ABSTRACT 1805(P7-4)
プロテアソームによる血管新生の制御:及川 勉1,中村正樹1,2,島村真里子1,大村 智3,,田中啓二1(1都臨床研・化学療法,2持田製薬・安全研,3,北里研)
The proteasome is involved in angiogenesis: Tsutomu OIKAWA1, Masaki NAKAMURA1, 2, Mariko SHIMAMURA1, Satoshi OHMURA3, Keiji TANAKA1 (1Dept. of Cancer Therapeut., Tokyo Metrop. Inst. Med. Sci., 2Toxicol. Lab., Mochida Pharm. Co., Ltd., 3,Kitasato Inst.)

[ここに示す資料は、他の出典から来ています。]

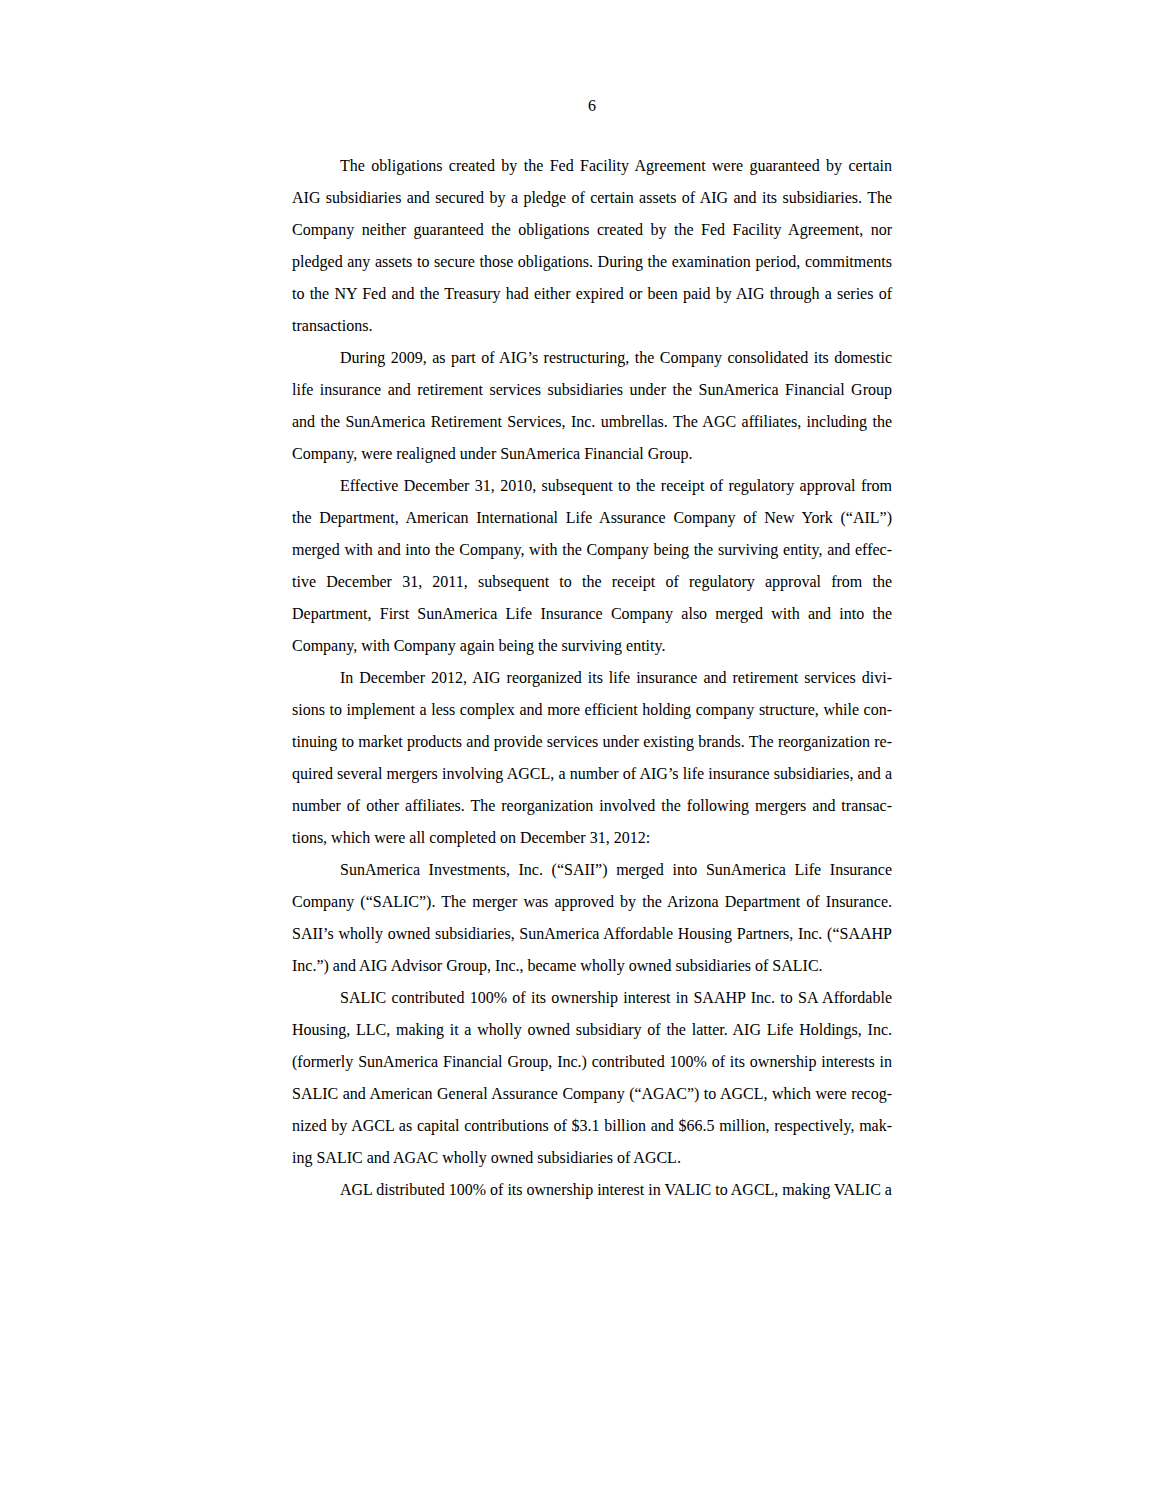6
The obligations created by the Fed Facility Agreement were guaranteed by certain AIG subsidiaries and secured by a pledge of certain assets of AIG and its subsidiaries. The Company neither guaranteed the obligations created by the Fed Facility Agreement, nor pledged any assets to secure those obligations. During the examination period, commitments to the NY Fed and the Treasury had either expired or been paid by AIG through a series of transactions.
During 2009, as part of AIG’s restructuring, the Company consolidated its domestic life insurance and retirement services subsidiaries under the SunAmerica Financial Group and the SunAmerica Retirement Services, Inc. umbrellas. The AGC affiliates, including the Company, were realigned under SunAmerica Financial Group.
Effective December 31, 2010, subsequent to the receipt of regulatory approval from the Department, American International Life Assurance Company of New York (“AIL”) merged with and into the Company, with the Company being the surviving entity, and effective December 31, 2011, subsequent to the receipt of regulatory approval from the Department, First SunAmerica Life Insurance Company also merged with and into the Company, with Company again being the surviving entity.
In December 2012, AIG reorganized its life insurance and retirement services divisions to implement a less complex and more efficient holding company structure, while continuing to market products and provide services under existing brands. The reorganization required several mergers involving AGCL, a number of AIG’s life insurance subsidiaries, and a number of other affiliates. The reorganization involved the following mergers and transactions, which were all completed on December 31, 2012:
SunAmerica Investments, Inc. (“SAII”) merged into SunAmerica Life Insurance Company (“SALIC”). The merger was approved by the Arizona Department of Insurance. SAII’s wholly owned subsidiaries, SunAmerica Affordable Housing Partners, Inc. (“SAAHP Inc.”) and AIG Advisor Group, Inc., became wholly owned subsidiaries of SALIC.
SALIC contributed 100% of its ownership interest in SAAHP Inc. to SA Affordable Housing, LLC, making it a wholly owned subsidiary of the latter. AIG Life Holdings, Inc. (formerly SunAmerica Financial Group, Inc.) contributed 100% of its ownership interests in SALIC and American General Assurance Company (“AGAC”) to AGCL, which were recognized by AGCL as capital contributions of $3.1 billion and $66.5 million, respectively, making SALIC and AGAC wholly owned subsidiaries of AGCL.
AGL distributed 100% of its ownership interest in VALIC to AGCL, making VALIC a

血管新生は癌の増殖・浸潤,転移に深く関わっていることから,癌治療の新しい分子標的になると期待されている。我々は抗血管新生療法の確立に不可欠な血管新生阻害物質を探索し,いろいろな化合物が血管新生を抑制することを見出してきた。一方,血管新生に関与する細胞内機能分子に関しては不明な点が多い。今回我々は,血管新生制御機構におけるプロテアソームの役割を明らかにすべく,その特異的阻害剤であるラクタシスチンを用いて検討したので報告する。in vivo血管新生阻害作用は鶏胚漿尿膜法を用いて調べた。in vitro血管新生阻害作用は,培養血管内皮細胞を用いて管腔形成,プラスミノーゲンアクチベータ(PA)産生,細胞増殖に対する抑制作用を指標にして検討した。ラクタシスチンは鶏胚漿尿膜上の血管新生を用量依存的に抑制し,そのID50値は9.6 nmol/eggであった。そこで培養血管内皮細胞を用いて阻害作用機序を解析した。ラクタシスチンはマトリゲル上での管腔形成,PA産生を濃度依存的に阻害し,しかもこれらの阻害が血管内皮細胞内のプロテアソーム活性の抑制と一致した。以上の結果を総合すると,プロテアソームは血管新生発現時に細胞内機能分子として重要な役割を演じていると考えられた。